▶ [Stored records]:

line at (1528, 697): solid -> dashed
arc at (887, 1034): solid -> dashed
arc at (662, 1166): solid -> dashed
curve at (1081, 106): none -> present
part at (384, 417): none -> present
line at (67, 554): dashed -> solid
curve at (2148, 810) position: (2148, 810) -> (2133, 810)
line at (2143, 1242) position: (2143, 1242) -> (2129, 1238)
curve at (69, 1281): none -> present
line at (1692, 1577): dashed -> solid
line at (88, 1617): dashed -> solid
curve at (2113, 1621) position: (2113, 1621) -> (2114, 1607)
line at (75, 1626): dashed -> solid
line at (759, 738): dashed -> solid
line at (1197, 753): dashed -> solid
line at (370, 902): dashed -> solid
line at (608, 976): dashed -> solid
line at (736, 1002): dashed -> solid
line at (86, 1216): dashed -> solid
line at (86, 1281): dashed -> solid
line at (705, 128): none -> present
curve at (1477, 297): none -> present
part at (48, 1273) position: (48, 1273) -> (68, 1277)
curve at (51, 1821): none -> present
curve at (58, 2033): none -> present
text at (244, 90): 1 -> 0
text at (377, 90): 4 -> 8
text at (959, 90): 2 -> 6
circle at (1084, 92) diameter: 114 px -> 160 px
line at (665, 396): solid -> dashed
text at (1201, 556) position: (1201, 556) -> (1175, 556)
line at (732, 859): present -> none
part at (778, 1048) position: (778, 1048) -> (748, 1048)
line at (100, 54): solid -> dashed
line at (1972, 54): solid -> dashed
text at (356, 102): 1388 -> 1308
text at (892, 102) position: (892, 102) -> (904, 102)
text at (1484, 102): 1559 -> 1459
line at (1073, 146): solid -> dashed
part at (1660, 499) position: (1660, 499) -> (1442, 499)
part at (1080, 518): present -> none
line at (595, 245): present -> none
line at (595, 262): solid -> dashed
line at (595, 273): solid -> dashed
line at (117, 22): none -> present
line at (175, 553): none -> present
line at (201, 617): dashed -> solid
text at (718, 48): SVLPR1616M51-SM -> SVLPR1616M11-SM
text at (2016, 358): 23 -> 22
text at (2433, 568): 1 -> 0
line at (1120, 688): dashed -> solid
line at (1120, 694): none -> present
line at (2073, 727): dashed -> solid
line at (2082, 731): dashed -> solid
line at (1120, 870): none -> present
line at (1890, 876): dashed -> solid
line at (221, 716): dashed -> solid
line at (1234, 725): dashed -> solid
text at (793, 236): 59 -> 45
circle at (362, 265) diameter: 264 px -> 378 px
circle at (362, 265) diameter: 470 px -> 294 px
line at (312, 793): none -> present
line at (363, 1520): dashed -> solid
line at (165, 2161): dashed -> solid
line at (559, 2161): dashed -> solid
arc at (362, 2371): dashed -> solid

▶ [What to produce]: Find each row above that contains the word "diameter" and copy those rows in full.

▶ [Result of this task]:
circle at (1084, 92) diameter: 114 px -> 160 px
circle at (362, 265) diameter: 264 px -> 378 px
circle at (362, 265) diameter: 470 px -> 294 px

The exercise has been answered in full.